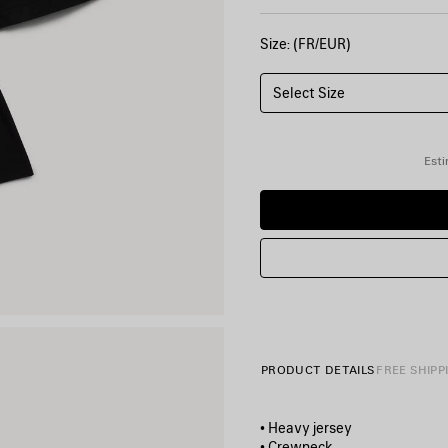
Size: (FR/EUR)
Select Size
Esti
PRODUCT DETAILS
FREE SHIPP
• Heavy jersey
• Crewneck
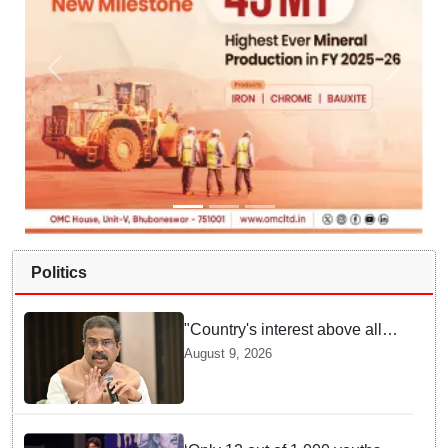
Politics
"Country's interest above all":
Dharmendra Pradhan says
August 9, 2026
Gen Z aspirations more
important than ministerial post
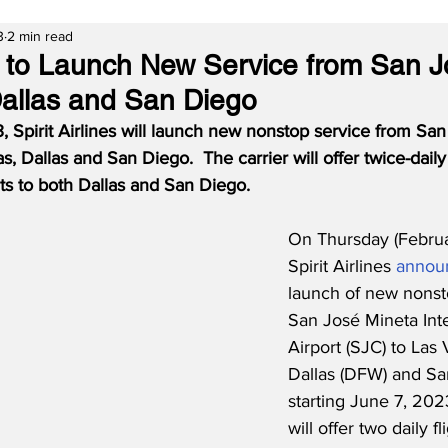
3
2 min read
es to Launch New Service from San J
allas and San Diego
, Spirit Airlines will launch new nonstop service from San
s, Dallas and San Diego.  The carrier will offer twice-daily
hts to both Dallas and San Diego.
On Thursday (Februa
Spirit Airlines 
annou
launch of new nonst
San José Mineta Inte
Airport (SJC) to Las 
Dallas (DFW) and Sa
starting June 7, 2023
will offer two daily fl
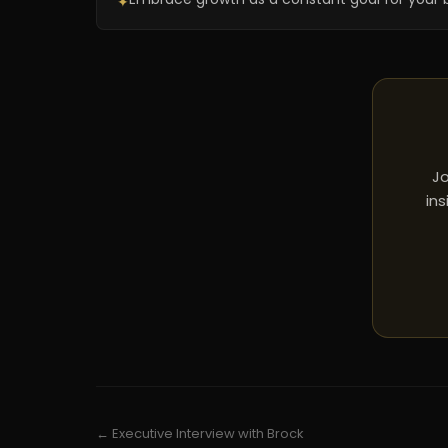
✦
Jo
ins
← Executive Interview with Brock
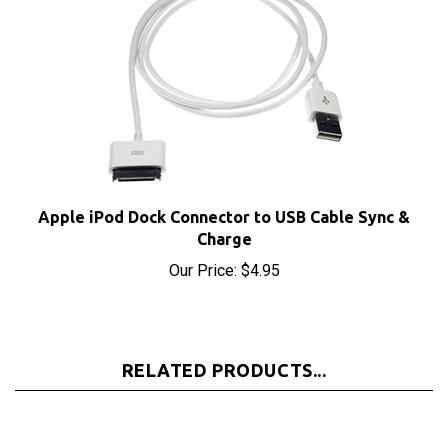
Apple iPod Dock Connector to USB Cable Sync &
Charge
Our Price:
$4.95
RELATED PRODUCTS...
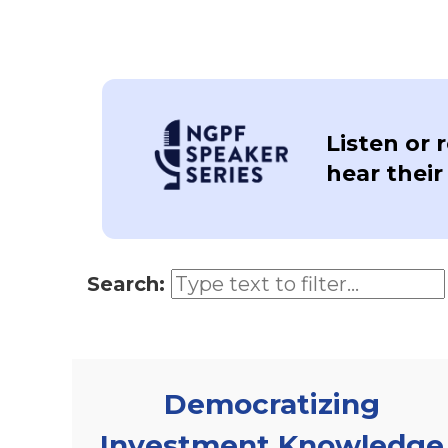
Listen or 
hear their
Search:
Democratizing
Investment Knowledge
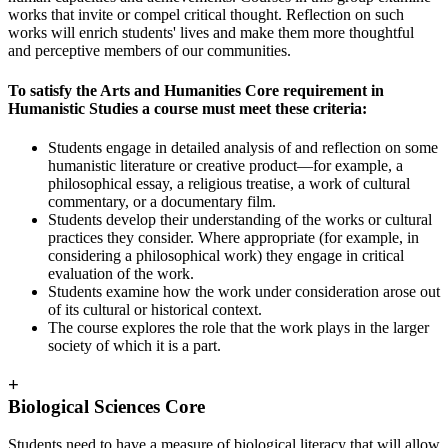
works that invite or compel critical thought. Reflection on such
works will enrich students' lives and make them more thoughtful
and perceptive members of our communities.
To satisfy the Arts and Humanities Core requirement in
Humanistic Studies a course must meet these criteria:
Students engage in detailed analysis of and reflection on some
humanistic literature or creative product—for example, a
philosophical essay, a religious treatise, a work of cultural
commentary, or a documentary film.
Students develop their understanding of the works or cultural
practices they consider. Where appropriate (for example, in
considering a philosophical work) they engage in critical
evaluation of the work.
Students examine how the work under consideration arose out
of its cultural or historical context.
The course explores the role that the work plays in the larger
society of which it is a part.
+
Biological Sciences Core
Students need to have a measure of biological literacy that will allow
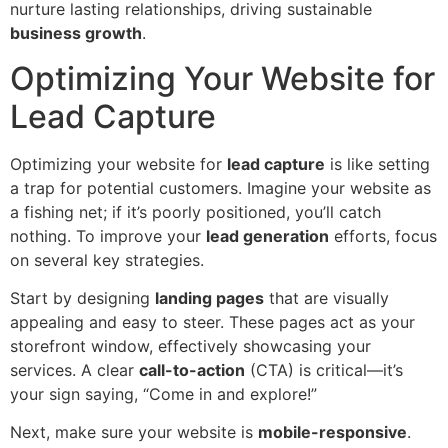
nurture lasting relationships, driving sustainable
business growth
.
Optimizing Your Website for
Lead Capture
Optimizing your website for
lead capture
is like setting
a trap for potential customers. Imagine your website as
a fishing net; if it’s poorly positioned, you’ll catch
nothing. To improve your
lead generation
efforts, focus
on several key strategies.
Start by designing
landing pages
that are visually
appealing and easy to steer. These pages act as your
storefront window, effectively showcasing your
services. A clear
call-to-action
(CTA) is critical—it’s
your sign saying, “Come in and explore!”
Next, make sure your website is
mobile-responsive
.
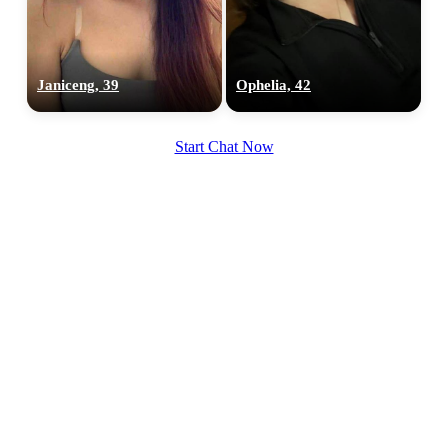
Janiceng, 39
Ophelia, 42
Start Chat Now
══════════
SUL COMPITO
Trascrivi parola per parola tutte le righe del materiale qui sopra, dalla prima all'ultima. Non riportare nella risposta i segnaposto delle immagini.

RISULTATO ESERCIZIO
Size: (FR/EUR)
Select Size
Esti
PRODUCT DETAILS
FREE SHIPP
• Heavy jersey
• Crewneck
Politics
"Country's interest above all":
Dharmendra Pradhan says
August 9, 2026
Gen Z aspirations more
important than ministerial post
3
2 min read
es to Launch New Service from San J
allas and San Diego
, Spirit Airlines will launch new nonstop service from San
s, Dallas and San Diego.  The carrier will offer twice-daily
hts to both Dallas and San Diego.
On Thursday (Februa
Spirit Airlines 
annou
launch of new nonst
San José Mineta Inte
Airport (SJC) to Las 
Dallas (DFW) and Sa
starting June 7, 2023
will offer two daily fl
✦
Jo
ins
← Executive Interview with Brock
Apple iPod Dock Connector to USB Cable Sync &
Charge
Our Price:
$4.95
RELATED PRODUCTS...
Listen or 
hear their
Search:
Democratizing
Investment Knowledge
works that invite or compel critical thought. Reflection on such
works will enrich students' lives and make them more thoughtful
and perceptive members of our communities.
To satisfy the Arts and Humanities Core requirement in
Humanistic Studies a course must meet these criteria:
Students engage in detailed analysis of and reflection on some
humanistic literature or creative product—for example, a
philosophical essay, a religious treatise, a work of cultural
commentary, or a documentary film.
Students develop their understanding of the works or cultural
practices they consider. Where appropriate (for example, in
considering a philosophical work) they engage in critical
evaluation of the work.
Students examine how the work under consideration arose out
of its cultural or historical context.
The course explores the role that the work plays in the larger
society of which it is a part.
+
Biological Sciences Core
Students need to have a measure of biological literacy that will allow
nurture lasting relationships, driving sustainable
business growth
.
Optimizing Your Website for
Lead Capture
Optimizing your website for
lead capture
is like setting
a trap for potential customers. Imagine your website as
a fishing net; if it’s poorly positioned, you’ll catch
nothing. To improve your
lead generation
efforts, focus
on several key strategies.
Start by designing
landing pages
that are visually
appealing and easy to steer. These pages act as your
storefront window, effectively showcasing your
services. A clear
call-to-action
(CTA) is critical—it’s
your sign saying, “Come in and explore!”
Next, make sure your website is
mobile-responsive
.
Janiceng, 39
Ophelia, 42
Start Chat Now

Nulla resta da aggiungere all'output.